:: TAREFA A ::
Indique se cada afirmação está de acordo com o excerto, respondendo sim ou não e citando as palavras exatas do excerto que o decidem: (i) o Pacto Verde pretende reduzir as terras agrícolas em 10%; (ii) metade da terra é irrigada; (iii) a França utiliza mais de 3% da precipitação.
:: TAREFA B ::
Enumere todos os fins para os quais, segundo o excerto, o milho fornece uma biomassa inigualável.
:: TAREFA C ::
Reproduza o trecho do excerto desde "E mesmo o milho, do" até "as paisagens vivas.".

:: EXCERTO DA PÁGINA ::
O mau exemplo – Sylvie Brunel
Foi um dos primeiros países do mundo a proibir os pesticidas e a tornar-se completamente biológico. Face à escassez de alimentos, ao colapso da principal exportação do país, o chá, e ao abandono de terras agrícolas que se tinham tornado incultiváveis, o governo do Sri Lanka teve de aceitar a realidade e levantar as proibições com urgência. Não correrá a Europa o risco de seguir o mesmo caminho?
O seu Pacto Verde visa reduzir as terras agrícolas em 10%, converter um quarto das mesmas em agricultura biológica e reduzir para metade o uso de pesticidas e fertilizantes. Em suma, para produzir menos por mais dinheiro. Numa altura em que a subida dos preços está a criar insegurança alimentar e agitação social em todo o mundo, num cenário de pandemia, não estaremos nós a dar um tiro no estômago? “Mas nós produzimos demasiado”, dizem-nos. É assim? Cento e cinquenta países do mundo importam os seus alimentos. Poucos exportam, entre os quais a França. Mas a situação está a piorar. Frutas, legumes e frangos vêm cada vez mais do estrangeiro.
E mesmo o milho, do qual a Europa se tornou o maior comprador do mundo! Para nos alimentarmos e substituirmos os combustíveis fósseis, nunca precisámos tanto desta planta milagrosa, da qual somos o principal exportador mundial de sementes.
Acusado de consumir demasiada água, o “milho soldado”, como Erik Orsenna lhe chama, captura no entanto uma quantidade recorde de carbono ao fornecer uma biomassa inigualável para a química verde, energia, isolamento e, claro, alimentação. Apenas um quarto da terra é irrigado. E a França não tem falta de água: menos de 3% da precipitação é utilizada. Somos os principais proprietários de piscinas privadas do mundo, e permitimo-nos proibir os agricultores de armazenar água, chegando ao ponto de destruir reservatórios em Deux Sèvres. No entanto, esta é uma necessidade de antecipar as alterações climáticas, mantendo as paisagens vivas.

(Registos de uma coleção)
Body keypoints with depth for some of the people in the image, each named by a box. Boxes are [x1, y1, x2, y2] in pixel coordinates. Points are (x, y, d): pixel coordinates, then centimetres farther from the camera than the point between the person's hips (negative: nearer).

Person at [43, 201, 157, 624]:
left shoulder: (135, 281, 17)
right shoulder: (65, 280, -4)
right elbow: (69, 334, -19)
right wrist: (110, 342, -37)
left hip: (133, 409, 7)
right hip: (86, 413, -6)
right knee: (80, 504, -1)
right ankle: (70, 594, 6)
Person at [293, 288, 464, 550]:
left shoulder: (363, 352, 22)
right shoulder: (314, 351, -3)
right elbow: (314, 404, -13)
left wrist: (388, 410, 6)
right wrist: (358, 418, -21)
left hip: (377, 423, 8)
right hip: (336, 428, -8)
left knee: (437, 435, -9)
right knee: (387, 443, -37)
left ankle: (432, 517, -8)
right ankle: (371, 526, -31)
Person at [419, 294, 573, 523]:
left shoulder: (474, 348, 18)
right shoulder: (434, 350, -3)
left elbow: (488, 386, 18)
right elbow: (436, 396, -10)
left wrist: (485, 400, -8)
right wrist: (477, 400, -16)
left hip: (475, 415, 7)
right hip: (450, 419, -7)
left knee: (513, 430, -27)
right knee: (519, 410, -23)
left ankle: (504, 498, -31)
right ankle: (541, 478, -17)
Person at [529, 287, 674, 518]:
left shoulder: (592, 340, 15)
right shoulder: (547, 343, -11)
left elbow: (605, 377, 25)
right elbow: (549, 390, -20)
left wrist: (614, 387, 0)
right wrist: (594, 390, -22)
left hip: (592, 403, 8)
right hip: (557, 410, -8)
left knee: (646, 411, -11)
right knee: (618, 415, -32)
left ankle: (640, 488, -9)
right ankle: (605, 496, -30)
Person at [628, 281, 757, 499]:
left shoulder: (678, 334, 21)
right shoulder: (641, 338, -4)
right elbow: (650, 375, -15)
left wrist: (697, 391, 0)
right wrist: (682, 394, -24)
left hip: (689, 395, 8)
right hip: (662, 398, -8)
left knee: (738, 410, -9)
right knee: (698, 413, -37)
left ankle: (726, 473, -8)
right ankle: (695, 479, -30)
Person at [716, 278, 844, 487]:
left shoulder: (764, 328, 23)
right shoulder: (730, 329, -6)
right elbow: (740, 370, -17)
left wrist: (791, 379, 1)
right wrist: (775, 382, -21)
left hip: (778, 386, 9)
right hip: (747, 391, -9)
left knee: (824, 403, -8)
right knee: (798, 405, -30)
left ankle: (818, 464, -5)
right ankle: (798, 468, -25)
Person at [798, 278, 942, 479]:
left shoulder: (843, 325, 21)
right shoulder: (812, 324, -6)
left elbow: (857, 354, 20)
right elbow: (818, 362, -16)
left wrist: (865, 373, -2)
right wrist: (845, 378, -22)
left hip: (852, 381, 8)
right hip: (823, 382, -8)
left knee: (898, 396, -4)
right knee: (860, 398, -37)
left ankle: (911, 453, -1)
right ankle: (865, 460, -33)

* * *

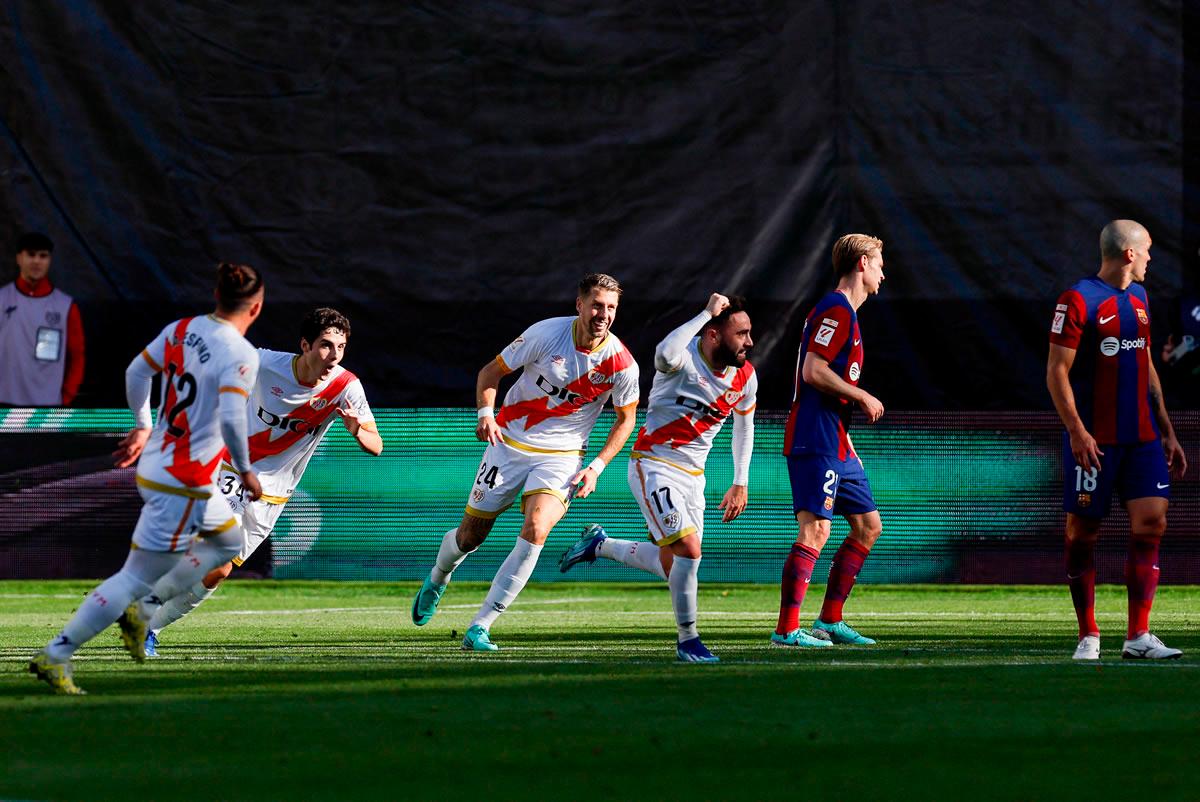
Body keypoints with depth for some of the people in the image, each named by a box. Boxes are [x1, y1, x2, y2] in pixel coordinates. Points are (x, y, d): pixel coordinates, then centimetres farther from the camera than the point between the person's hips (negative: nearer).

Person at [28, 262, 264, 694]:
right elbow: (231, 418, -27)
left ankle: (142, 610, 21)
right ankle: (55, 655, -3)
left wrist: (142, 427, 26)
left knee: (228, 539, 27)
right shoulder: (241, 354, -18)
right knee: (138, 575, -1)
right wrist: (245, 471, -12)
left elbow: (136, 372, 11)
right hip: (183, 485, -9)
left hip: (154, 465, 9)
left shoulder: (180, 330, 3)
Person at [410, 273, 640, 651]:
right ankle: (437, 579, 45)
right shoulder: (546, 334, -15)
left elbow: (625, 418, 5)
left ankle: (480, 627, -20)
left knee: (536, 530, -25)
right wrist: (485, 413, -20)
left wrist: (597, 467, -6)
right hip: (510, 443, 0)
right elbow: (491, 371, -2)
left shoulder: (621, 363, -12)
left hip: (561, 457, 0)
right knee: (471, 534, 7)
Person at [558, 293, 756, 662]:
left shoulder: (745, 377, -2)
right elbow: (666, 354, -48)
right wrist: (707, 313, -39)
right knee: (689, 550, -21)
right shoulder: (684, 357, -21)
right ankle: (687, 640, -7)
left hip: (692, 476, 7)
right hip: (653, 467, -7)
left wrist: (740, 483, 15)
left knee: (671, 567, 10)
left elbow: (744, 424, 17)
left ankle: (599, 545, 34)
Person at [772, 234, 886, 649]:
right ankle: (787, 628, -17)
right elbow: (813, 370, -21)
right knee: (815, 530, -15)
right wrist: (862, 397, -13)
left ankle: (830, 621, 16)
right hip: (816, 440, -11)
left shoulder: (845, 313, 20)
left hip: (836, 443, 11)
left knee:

---

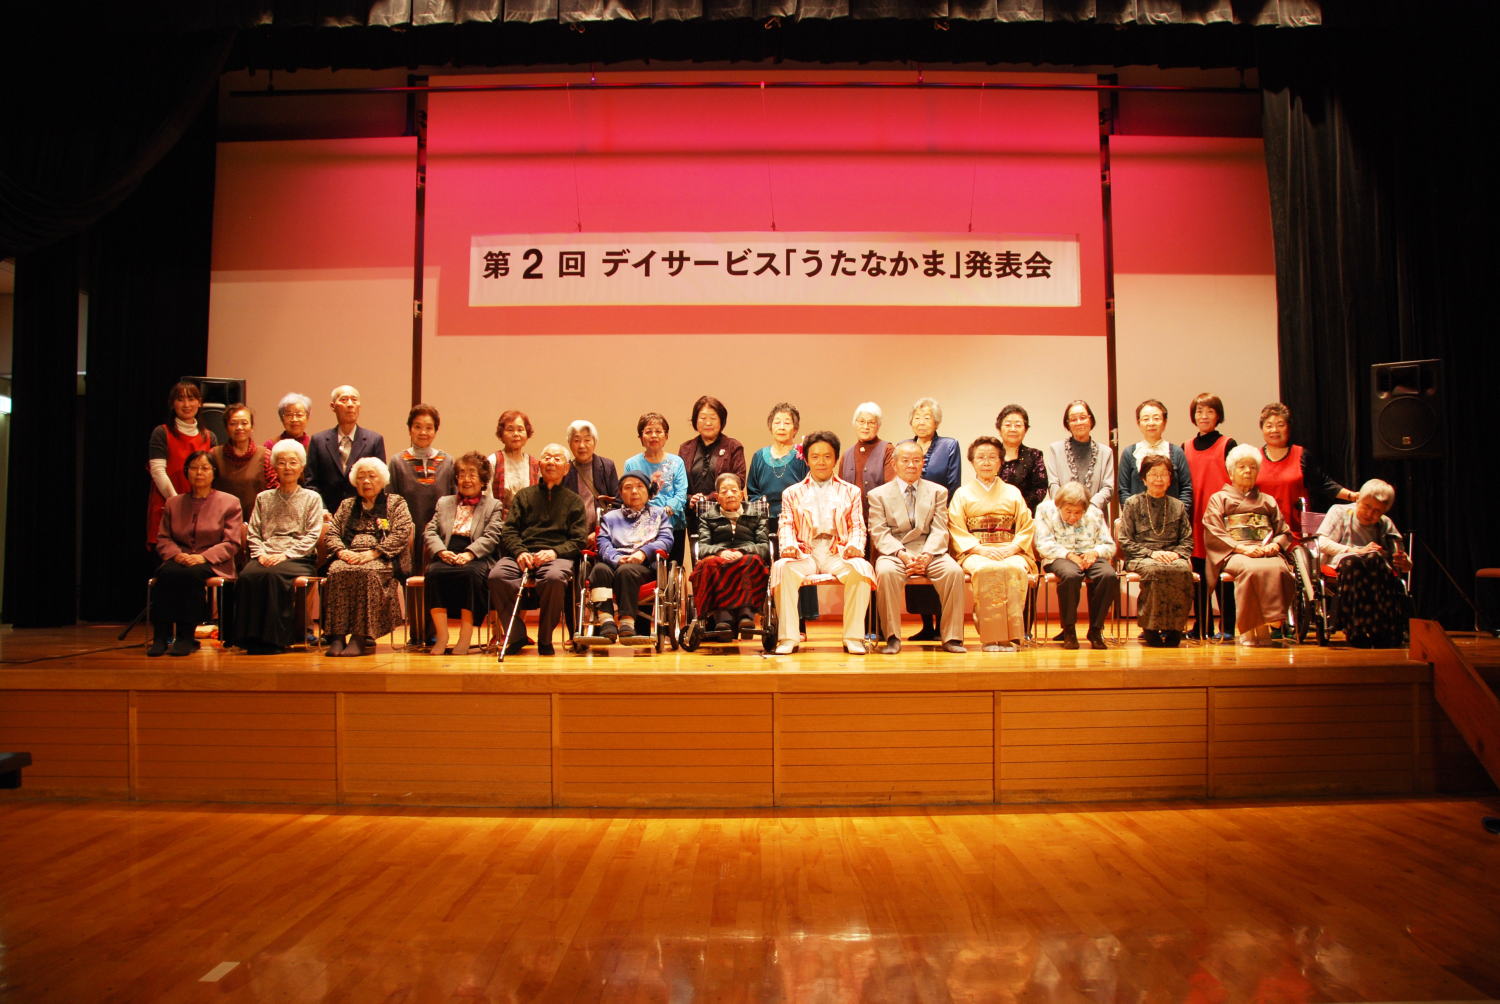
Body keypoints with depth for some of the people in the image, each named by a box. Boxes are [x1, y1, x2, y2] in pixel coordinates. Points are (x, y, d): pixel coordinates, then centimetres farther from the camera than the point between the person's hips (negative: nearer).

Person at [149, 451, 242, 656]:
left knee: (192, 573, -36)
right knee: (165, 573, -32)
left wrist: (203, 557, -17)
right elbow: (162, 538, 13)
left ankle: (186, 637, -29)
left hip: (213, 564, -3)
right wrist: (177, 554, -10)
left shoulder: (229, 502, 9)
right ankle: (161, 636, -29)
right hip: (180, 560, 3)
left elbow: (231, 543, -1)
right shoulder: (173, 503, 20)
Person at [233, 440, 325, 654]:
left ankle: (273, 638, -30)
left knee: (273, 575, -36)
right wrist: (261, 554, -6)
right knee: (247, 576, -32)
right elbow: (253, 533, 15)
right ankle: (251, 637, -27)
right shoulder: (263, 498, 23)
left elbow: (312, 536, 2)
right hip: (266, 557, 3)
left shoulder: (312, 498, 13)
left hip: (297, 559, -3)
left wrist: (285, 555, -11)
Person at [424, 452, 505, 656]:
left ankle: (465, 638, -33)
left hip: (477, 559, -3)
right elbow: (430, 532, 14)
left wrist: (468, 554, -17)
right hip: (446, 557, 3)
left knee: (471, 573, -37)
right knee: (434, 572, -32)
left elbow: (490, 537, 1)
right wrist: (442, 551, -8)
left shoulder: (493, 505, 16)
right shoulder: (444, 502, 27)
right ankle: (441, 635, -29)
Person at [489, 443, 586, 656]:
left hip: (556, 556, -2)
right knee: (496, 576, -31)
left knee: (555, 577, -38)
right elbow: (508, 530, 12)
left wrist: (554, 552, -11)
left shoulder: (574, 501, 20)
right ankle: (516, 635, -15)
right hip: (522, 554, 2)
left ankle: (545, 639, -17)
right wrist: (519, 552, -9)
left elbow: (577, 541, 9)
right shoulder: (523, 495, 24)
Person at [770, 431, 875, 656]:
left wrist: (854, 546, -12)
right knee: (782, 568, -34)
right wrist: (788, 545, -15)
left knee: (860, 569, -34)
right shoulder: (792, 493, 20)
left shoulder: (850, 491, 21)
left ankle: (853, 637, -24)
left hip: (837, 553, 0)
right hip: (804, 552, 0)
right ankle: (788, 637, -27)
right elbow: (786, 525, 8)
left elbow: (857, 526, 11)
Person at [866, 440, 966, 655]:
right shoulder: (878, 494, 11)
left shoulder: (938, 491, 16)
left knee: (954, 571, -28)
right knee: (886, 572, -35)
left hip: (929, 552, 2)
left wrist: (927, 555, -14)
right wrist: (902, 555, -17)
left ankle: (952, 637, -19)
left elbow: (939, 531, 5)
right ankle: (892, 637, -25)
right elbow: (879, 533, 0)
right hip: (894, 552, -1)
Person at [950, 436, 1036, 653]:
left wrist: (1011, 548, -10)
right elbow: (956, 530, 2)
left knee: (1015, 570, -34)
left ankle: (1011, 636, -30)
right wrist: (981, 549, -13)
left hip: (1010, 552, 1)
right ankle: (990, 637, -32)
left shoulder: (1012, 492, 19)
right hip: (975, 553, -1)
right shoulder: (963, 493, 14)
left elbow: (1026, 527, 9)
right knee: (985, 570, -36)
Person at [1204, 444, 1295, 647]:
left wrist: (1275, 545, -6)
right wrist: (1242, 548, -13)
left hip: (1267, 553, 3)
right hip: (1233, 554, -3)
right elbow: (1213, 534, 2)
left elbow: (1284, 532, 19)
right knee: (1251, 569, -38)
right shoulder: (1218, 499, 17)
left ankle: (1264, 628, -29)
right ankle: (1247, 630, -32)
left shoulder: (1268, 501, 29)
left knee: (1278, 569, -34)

:: RESOLUÇÃO A ::
(i) Sim: "O seu Pacto Verde visa reduzir as terras agrícolas em 10%"
(ii) Não: "Apenas um quarto da terra é irrigado."
(iii) Não: "menos de 3% da precipitação é utilizada"

:: RESOLUÇÃO B ::
- química verde
- energia
- isolamento
- alimentação

:: RESOLUÇÃO C ::
E mesmo o milho, do qual a Europa se tornou o maior comprador do mundo! Para nos alimentarmos e substituirmos os combustíveis fósseis, nunca precisámos tanto desta planta milagrosa, da qual somos o principal exportador mundial de sementes.
Acusado de consumir demasiada água, o “milho soldado”, como Erik Orsenna lhe chama, captura no entanto uma quantidade recorde de carbono ao fornecer uma biomassa inigualável para a química verde, energia, isolamento e, claro, alimentação. Apenas um quarto da terra é irrigado. E a França não tem falta de água: menos de 3% da precipitação é utilizada. Somos os principais proprietários de piscinas privadas do mundo, e permitimo-nos proibir os agricultores de armazenar água, chegando ao ponto de destruir reservatórios em Deux Sèvres. No entanto, esta é uma necessidade de antecipar as alterações climáticas, mantendo as paisagens vivas.